▸ REQUIRED ACTION: Rewrite the lines below as a numbered list, skipping any blank lines and leaving the pictures out.

Top of SUPPLIED DATA

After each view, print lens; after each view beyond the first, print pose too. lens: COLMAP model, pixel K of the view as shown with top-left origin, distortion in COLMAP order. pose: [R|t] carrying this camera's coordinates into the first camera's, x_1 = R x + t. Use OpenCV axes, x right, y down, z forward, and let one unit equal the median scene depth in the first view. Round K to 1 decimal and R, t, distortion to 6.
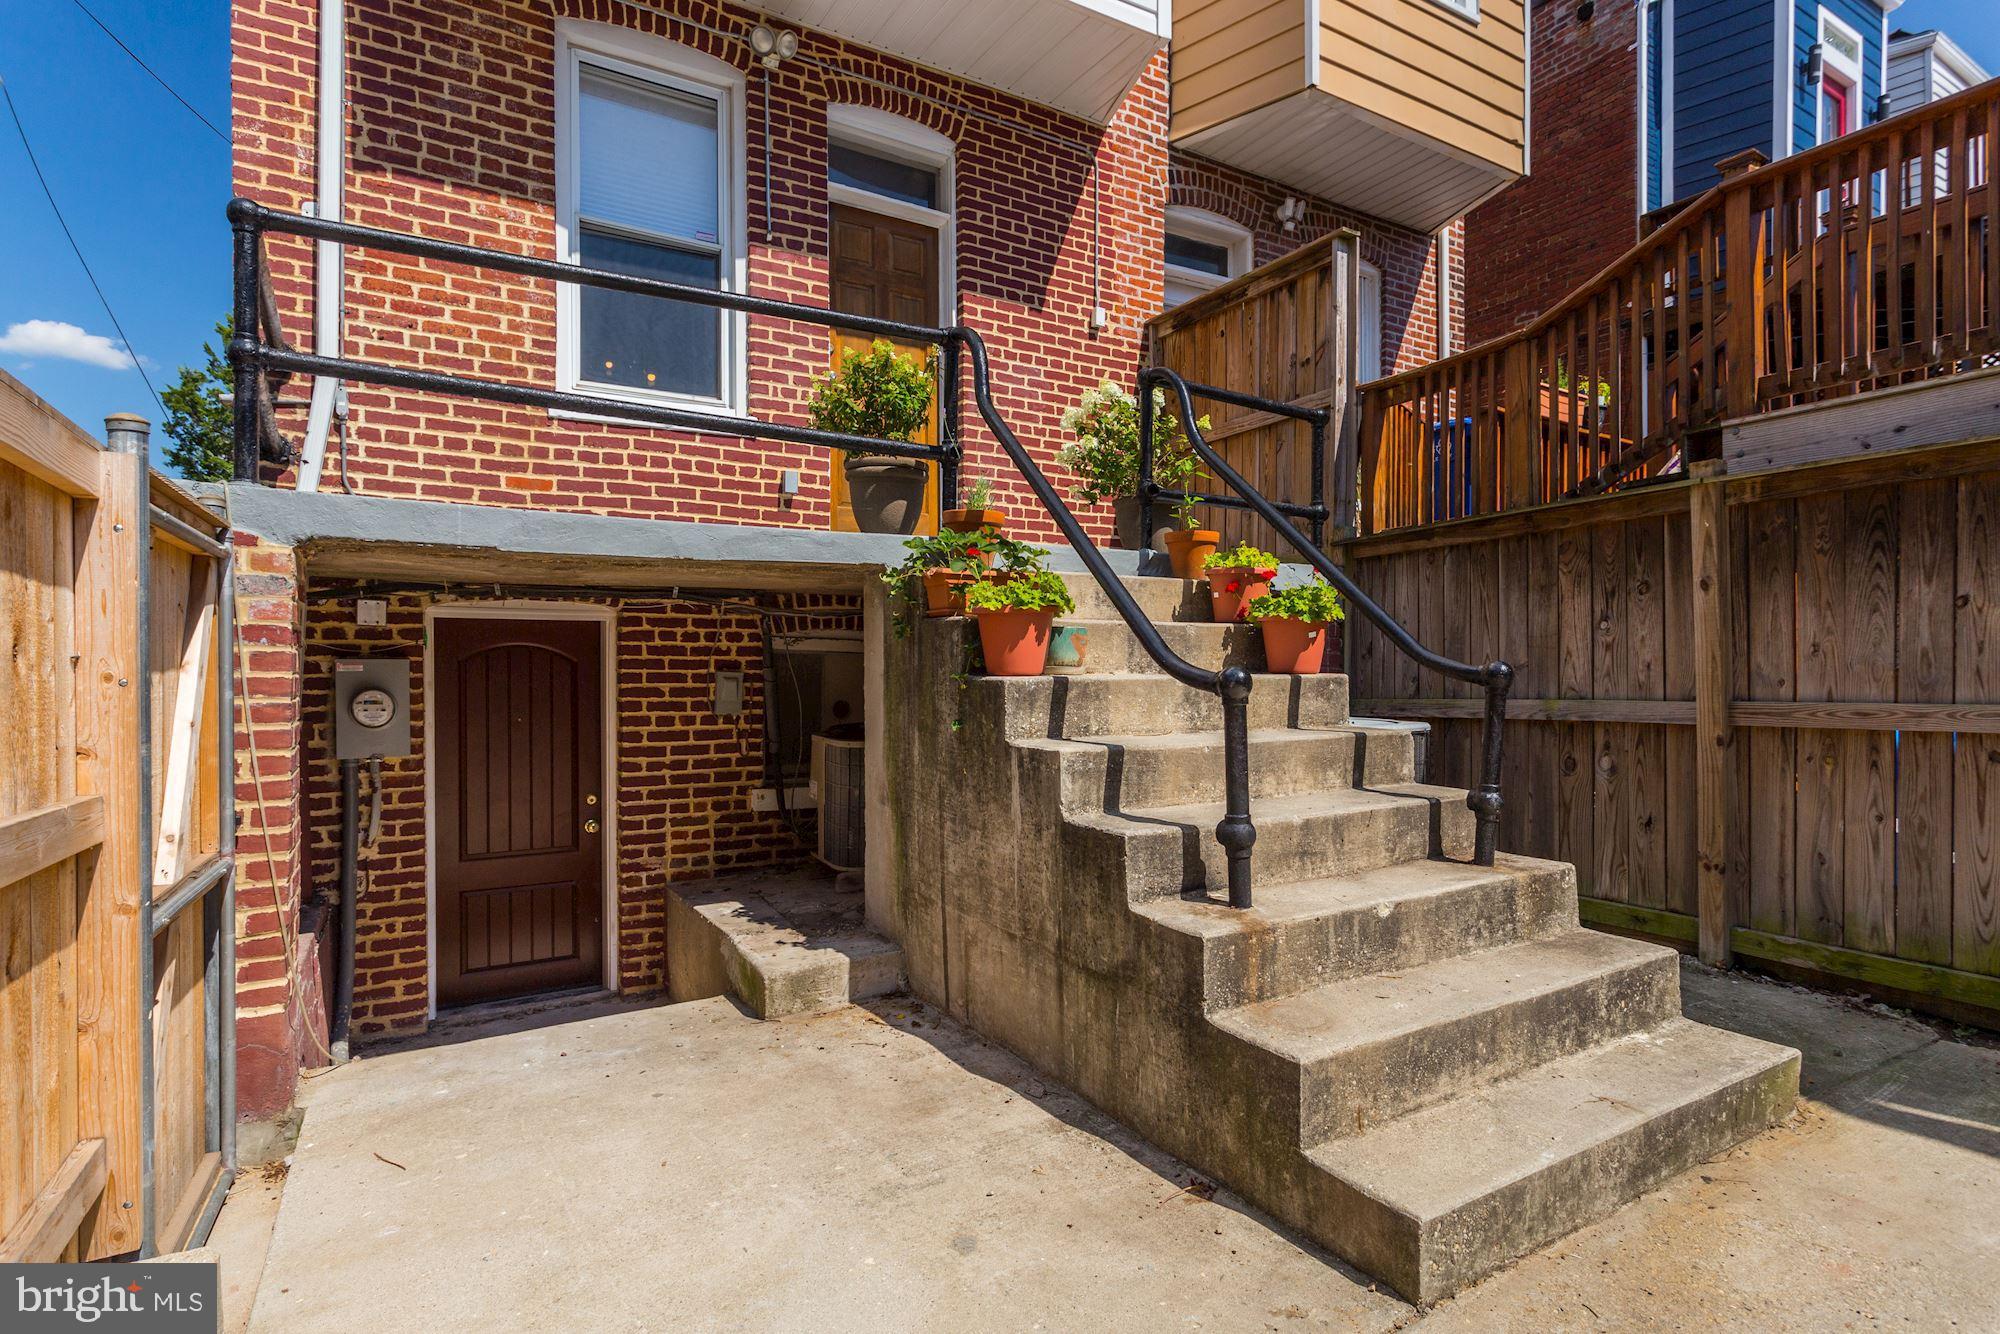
lens RADIAL K [[982.3, 0, 962.6], [0, 982.3, 657.8], [0, 0, 1]] dist [0.000996, -0.000338]
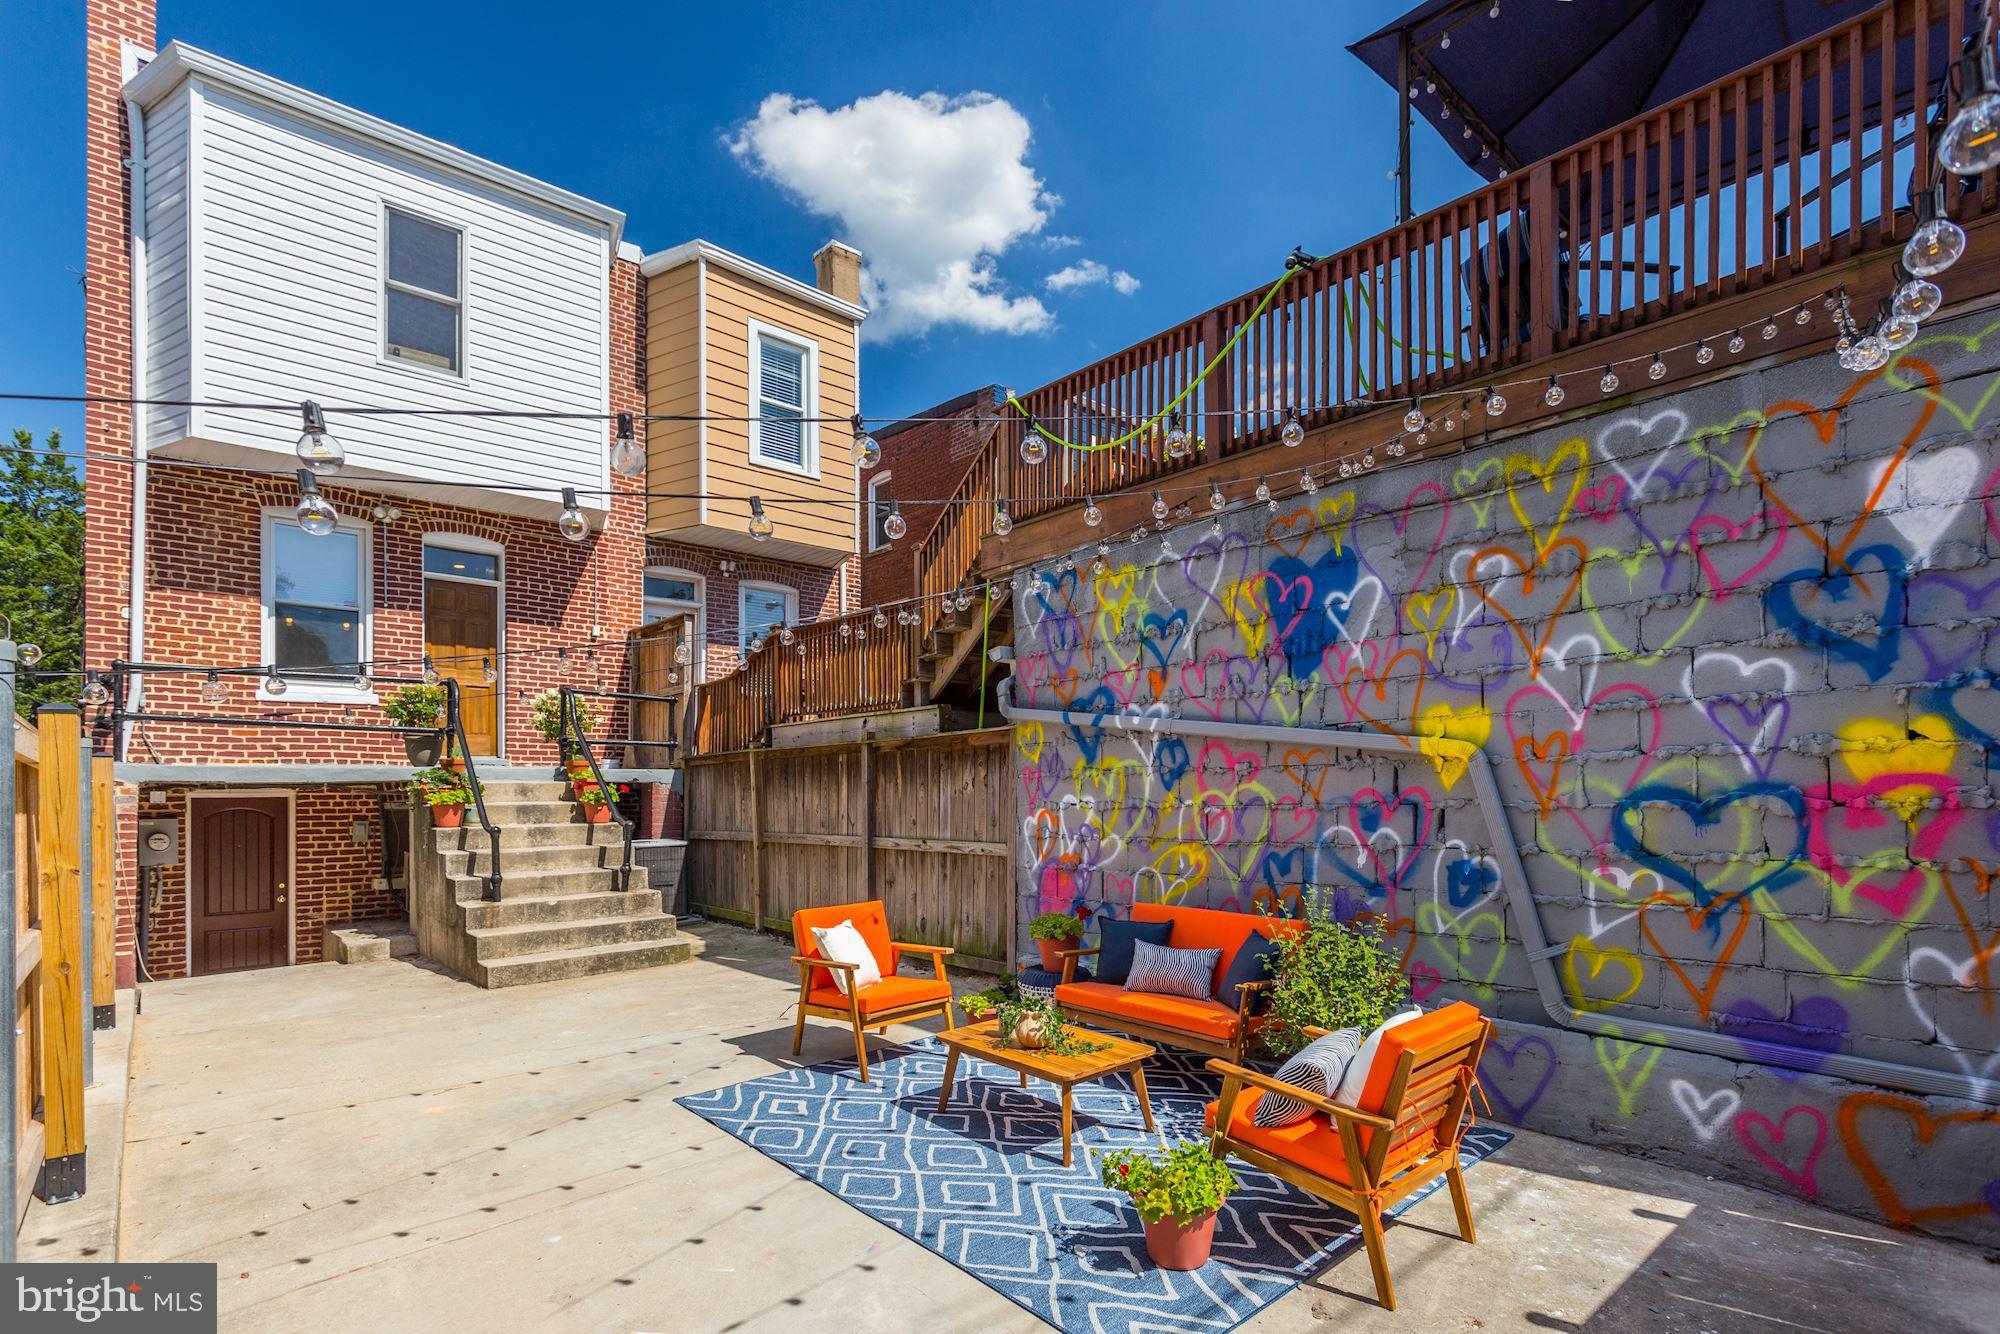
lens RADIAL K [[982.3, 0, 1034.6], [0, 982.3, 769.1], [0, 0, 1]] dist [0.000996, -0.000338]
pose [[0.971914, 0.003510, 0.235311, 0.727044], [-0.002323, 0.999983, -0.005324, -0.096754], [-0.235326, 0.004628, 0.971905, -1.482038]]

Bottom of SUPPLIED DATA

▸ TASK OUTPUT:
1. After each view, print lens; after each view beyond the first, print pose too. lens: COLMAP model, pixel K of the view as shown with top-left origin, distortion in COLMAP order. pose: [R|t] carrying this camera's coordinates into the first camera's, x_1 = R x + t. Use OpenCV axes, x right, y down, z forward, and let one unit equal the median scene depth in the first view. Round K to 1 decimal and R, t, distortion to 6.
2. lens RADIAL K [[982.3, 0, 962.6], [0, 982.3, 657.8], [0, 0, 1]] dist [0.000996, -0.000338]
3. lens RADIAL K [[982.3, 0, 1034.6], [0, 982.3, 769.1], [0, 0, 1]] dist [0.000996, -0.000338]
4. pose [[0.971914, 0.003510, 0.235311, 0.727044], [-0.002323, 0.999983, -0.005324, -0.096754], [-0.235326, 0.004628, 0.971905, -1.482038]]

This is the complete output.